From the artifacts uncovered under Androas Palace in Luxor (Photo: Supreme council of antiquities)
The discovery is one of several ancient treasures uncovered beneath the palace after its demolition a month ago, including a collection of bronze Roman coins, remains of a Roman wall, and a collection of icons from different ages, according to Secretary-General of the Supreme Council of Antiquities Mostafa Waziri.
The decision to demolish the palace was taken by the Luxor governorate after the committee assigned to investigate its condition decided that its unstable foundation threatened both the neighbouring Luxor Temple and pedestrians walking along the Nile cornice since it could have collapsed at any time.

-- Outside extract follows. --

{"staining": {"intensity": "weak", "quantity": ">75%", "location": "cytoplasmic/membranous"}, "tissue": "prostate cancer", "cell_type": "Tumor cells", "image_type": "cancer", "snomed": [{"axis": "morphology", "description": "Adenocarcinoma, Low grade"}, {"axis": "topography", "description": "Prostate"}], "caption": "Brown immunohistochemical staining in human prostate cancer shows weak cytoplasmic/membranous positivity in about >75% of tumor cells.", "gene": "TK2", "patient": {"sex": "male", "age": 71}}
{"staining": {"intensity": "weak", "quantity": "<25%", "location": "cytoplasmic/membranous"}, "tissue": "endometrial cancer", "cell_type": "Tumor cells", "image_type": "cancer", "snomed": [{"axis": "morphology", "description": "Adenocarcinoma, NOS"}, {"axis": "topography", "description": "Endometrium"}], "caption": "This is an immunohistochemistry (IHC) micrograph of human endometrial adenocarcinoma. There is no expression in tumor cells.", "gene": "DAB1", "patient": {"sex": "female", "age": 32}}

The palace is not considered a monument as it is not listed on Egypt’s Heritage List.
Andraos Bishara was one of the most prominent figures in Luxor in the early 20th century. Upon his arrival in Luxor from his hometown of Qus in the 1880s, he decided to build his family home in the precincts of the Luxor Temple with a view across the Nile to the Theban Necropolis.
He invested part of his fortune in buying land that extended as far as the Colossi of Memnon on the west bank at Luxor. His son Tawfiq gradually became a key figure in the town and built his own house beside his father’s, which was earlier demolished.
The son’s palace was inhabited by the Andraos family until 2013 when the bodies of Tawfiq’s two daughters were found dead, believed to have been murdered, inside. Since then, the palace has been abandoned.